Gallant, before departing on an official trip to Azerbaijan, said the IDF “deterred Hezbollah activists with non-lethal means and will continue to guard the security of the State of Israel.”

“Anyone who tests us will get a response,” he added.

Several hours after the incident, Israeli forces fired warning shots at a group of Hezbollah activists who launched fireworks and set fires near the northern Israeli town of Metula, during a protest to mark 17 years since the month-long Second Lebanon War.

The blazes and warning shots were reported by both local Israeli and Lebanese reporters. A military source said the fires caused a number of old landmines to explode in the area.

“The IDF will continue to prevent any attempt to violate Israeli sovereignty and damage to the northern security fence,” the military said in a statement.

Tensions have increased in recent weeks amid Hezbollah activity along the border, which IDF officials have branded as “provocations.”

Two tents manned by armed Hezbollah members were discovered in early June on Israeli territory north of the internationally recognized border (the so-called Blue Line) in the contested Mount Dov region, also known as the Shebaa Farms. One tent was removed after Israel reportedly sent a message to Hezbollah threatening an armed confrontation if it did not remove the outpost soon.

Last week, an anti-tank missile was fired from Lebanon at the contested village of Ghajar, causing no injuries.

An aerial photo of Hezbollah tents in Israeli territory, June 2023. (Courtesy)

In another incident last week, dozens of Lebanese soldiers along with some Hezbollah members crossed into Israeli territory without passing the border fence itself, before eventually heading back, Army Radio reported.

And last month, Hezbollah said it shot down an Israeli drone flying over a village in southern Lebanon.

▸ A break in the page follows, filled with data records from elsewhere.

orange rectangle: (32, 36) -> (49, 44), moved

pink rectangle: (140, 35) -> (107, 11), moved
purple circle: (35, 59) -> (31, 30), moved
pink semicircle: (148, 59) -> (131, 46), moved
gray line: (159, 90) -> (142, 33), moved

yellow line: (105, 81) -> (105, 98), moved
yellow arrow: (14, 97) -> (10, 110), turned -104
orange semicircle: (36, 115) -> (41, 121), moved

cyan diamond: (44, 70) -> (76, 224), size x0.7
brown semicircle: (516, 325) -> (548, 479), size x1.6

The boundary between Israel and Lebanon, known as the Blue Line, is marked with blue barrels along the border and is several meters from the Israeli fence in some areas, which is built entirely within Israeli territory.

The Mount Dov area where the tents were erected, also known as Shebaa Farms, was captured by Israel from Syria during the 1967 Six Day War and later effectively annexed along with the Golan Heights. The Lebanese government says the area belongs to Lebanon.

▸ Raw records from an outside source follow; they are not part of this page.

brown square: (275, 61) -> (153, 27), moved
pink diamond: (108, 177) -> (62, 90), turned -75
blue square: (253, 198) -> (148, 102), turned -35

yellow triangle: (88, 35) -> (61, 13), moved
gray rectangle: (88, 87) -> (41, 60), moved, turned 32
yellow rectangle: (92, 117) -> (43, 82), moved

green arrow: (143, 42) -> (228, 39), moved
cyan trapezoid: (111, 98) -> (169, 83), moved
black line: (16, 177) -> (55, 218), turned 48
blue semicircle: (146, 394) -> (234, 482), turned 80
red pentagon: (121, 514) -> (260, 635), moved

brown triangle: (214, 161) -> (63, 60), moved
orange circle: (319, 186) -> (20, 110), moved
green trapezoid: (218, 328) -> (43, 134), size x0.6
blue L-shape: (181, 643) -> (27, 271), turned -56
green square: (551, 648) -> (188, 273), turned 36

Israel has relayed requests via the UN to have the tents removed, while in response, Lebanon and Hezbollah have demanded that Israel withdraw from Ghajar.

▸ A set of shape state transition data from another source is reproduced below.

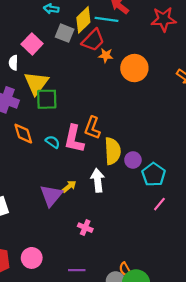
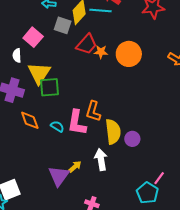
red trapezoid: (93, 40) -> (87, 44), moved
orange star: (106, 55) -> (101, 52), moved
cyan pentagon: (154, 174) -> (147, 193), moved

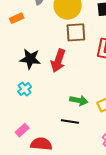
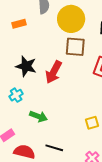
green arrow: (79, 100) -> (38, 116), moved
black line: (70, 122) -> (54, 148), moved

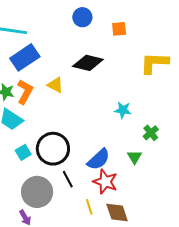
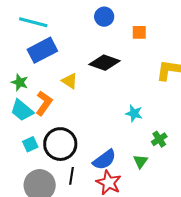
orange L-shape: (25, 92) -> (44, 103), moved
black line: (68, 179) -> (72, 176), turned 30

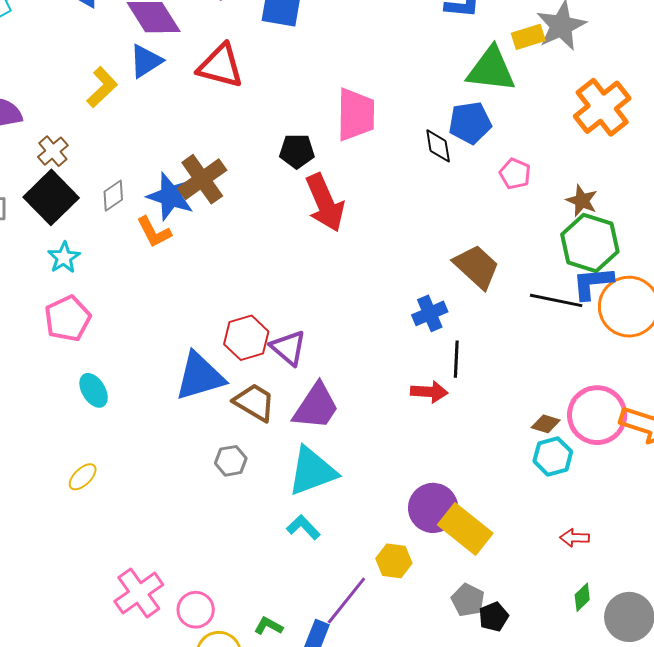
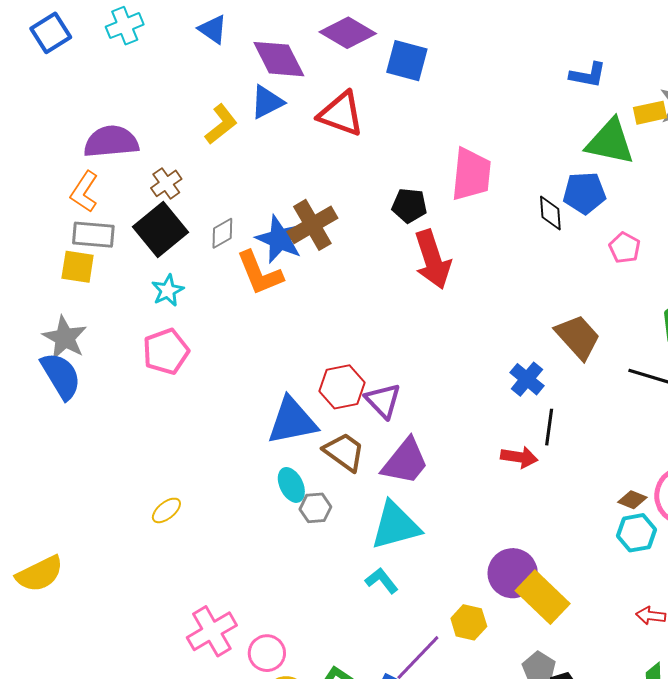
orange L-shape: (154, 232) -> (260, 273), size x1.4
blue cross: (430, 313) -> (527, 379), turned -32
cyan ellipse: (94, 390) -> (291, 485), moved

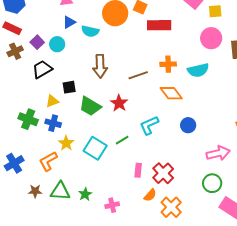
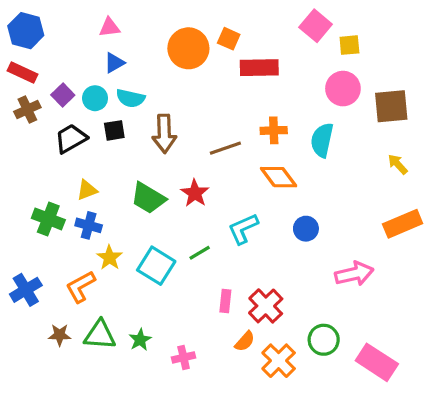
cyan semicircle: (90, 31) -> (130, 98), moved
cyan semicircle: (198, 70) -> (322, 140), turned 115
black square: (69, 87) -> (114, 130), moved
green circle: (212, 183) -> (324, 340), moved

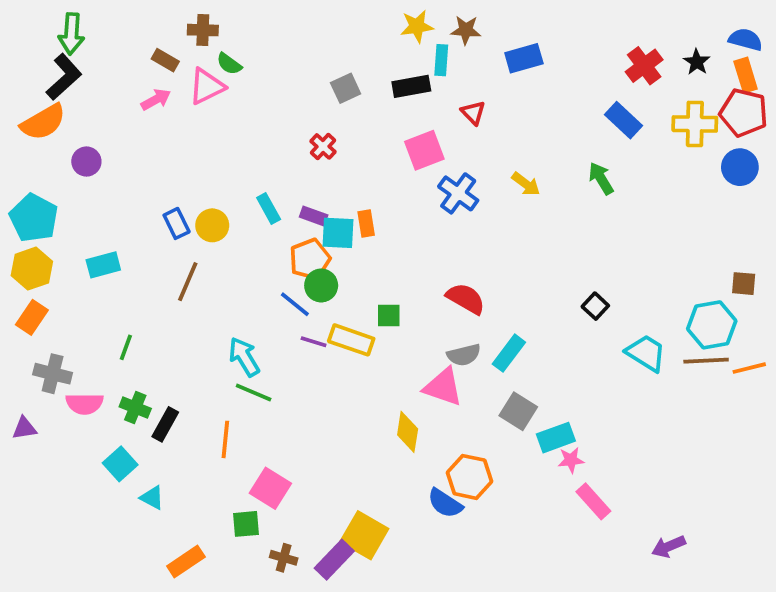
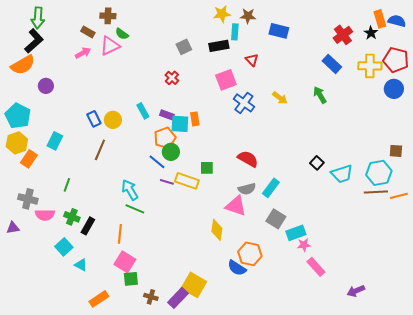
blue rectangle: (524, 58) -> (279, 31), turned 30
orange rectangle: (746, 75) -> (380, 19), moved
cyan rectangle: (103, 265) -> (55, 141), turned -48
orange rectangle: (32, 317) -> (29, 159), moved
cyan trapezoid: (646, 353) -> (342, 174), moved, turned 130
pink square: (270, 488) -> (125, 262), moved

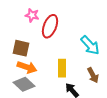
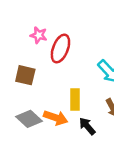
orange arrow: (27, 67) -> (56, 118), moved

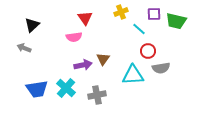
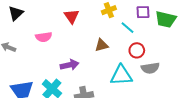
black triangle: (32, 25) -> (16, 13), moved
pink semicircle: (74, 37) -> (44, 37), moved
brown triangle: (103, 59) -> (102, 45), moved, turned 40

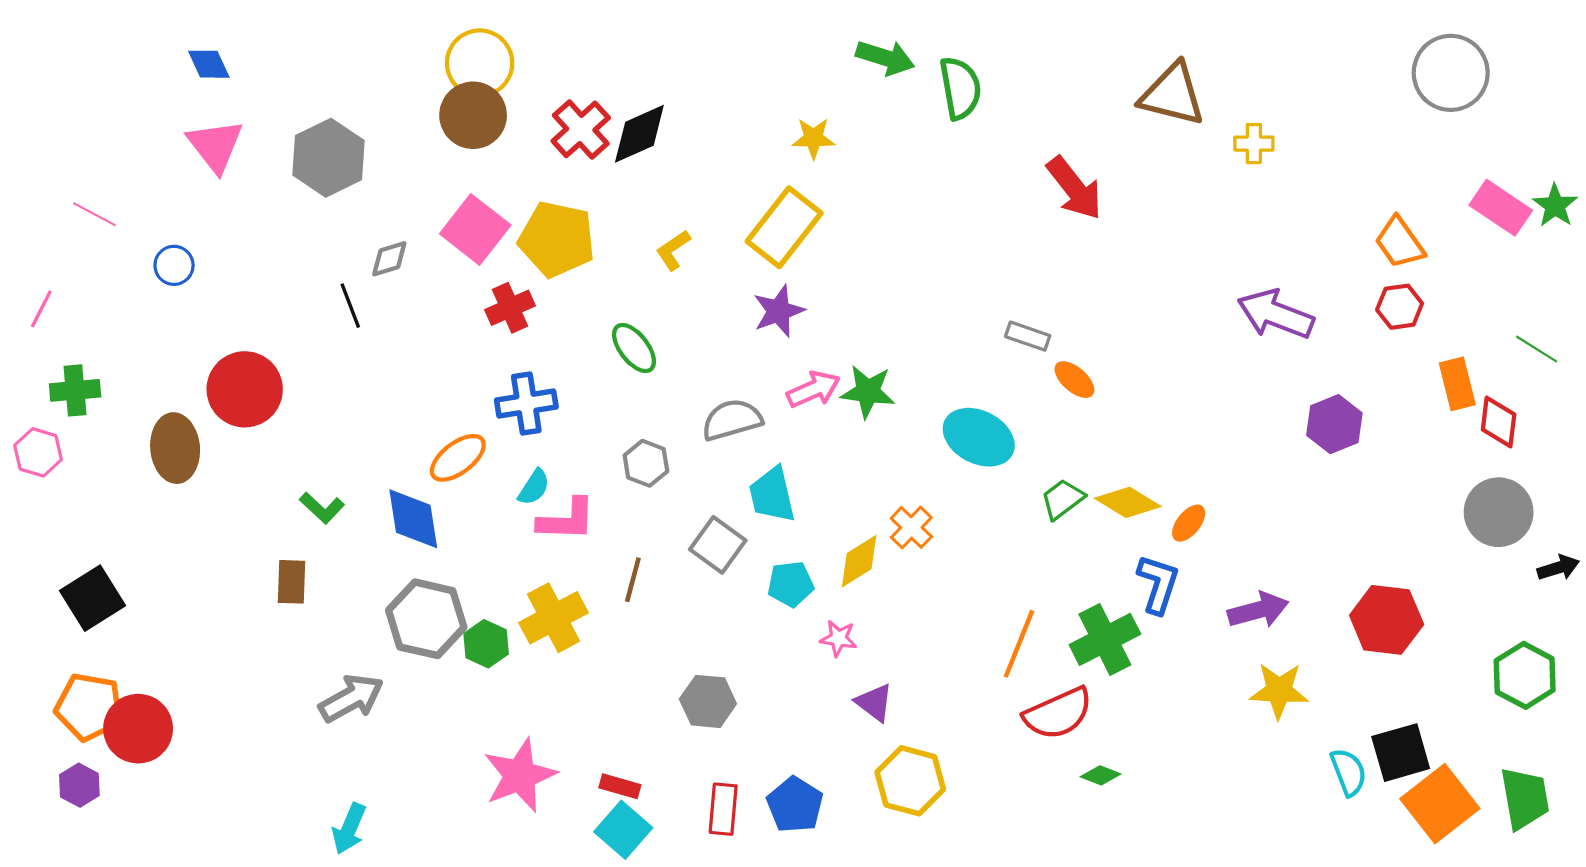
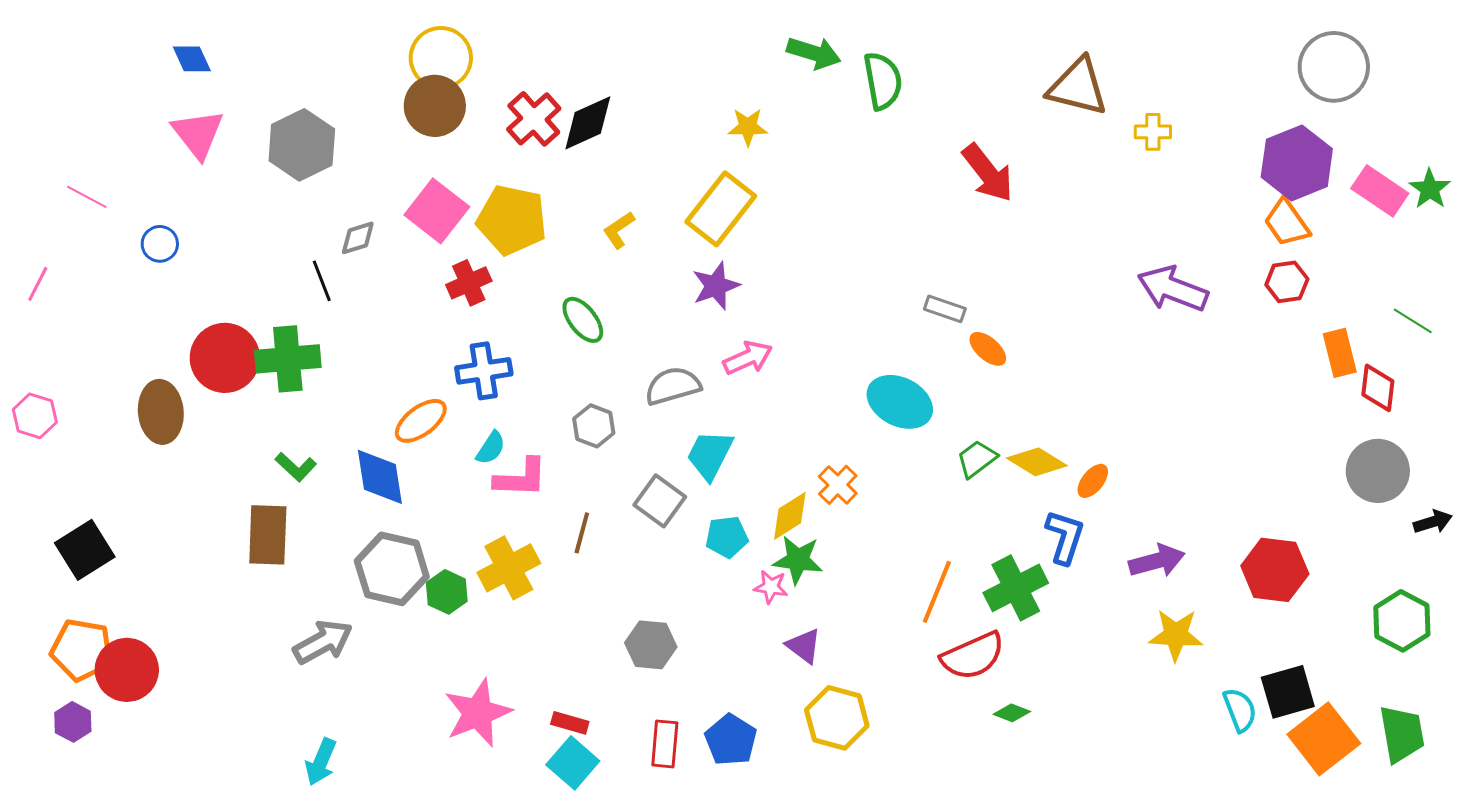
green cross: (75, 390) -> (288, 359), moved, size x1.4
green star: (868, 392) -> (798, 560), moved
purple hexagon: (1334, 424) -> (1297, 163), moved, size x1.4
cyan trapezoid: (772, 495) -> (710, 455), turned 40
brown rectangle: (291, 582) -> (268, 535), size x1.5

Israeli soldiers, Lebanese soldiers, and UNIFIL troops inspect IDF engineering work on the border between Israel and Lebanon, January 19, 2023. (Israel Defense Forces)

Ghajar, the only Alawite-majority settlement in Israel, was part of the territory captured from Syria in 1967 and was effectively annexed by Israel in 1981 together with the Golan Heights.

Following the Israeli withdrawal from Lebanon in 2000 and the demarcation of the Blue Line, the village was split in two, with the northern half coming officially under Lebanese control. Israel regained control over the entire village during the Second Lebanon War in 2006, and residents have repeatedly objected to the potential division of the village and annexation of its northern half to Lebanon.

The town remained a closed military zone for more than two decades, with special permission required for nonresidents seeking to enter or exit. In September, with the construction of a barrier north of the village to block the entrance from Lebanon, access restrictions were lifted.

Hezbollah has long been the IDF’s most potent adversary on Israel’s borders, with an estimated arsenal of nearly 150,000 rockets and missiles that can reach anywhere in Israel.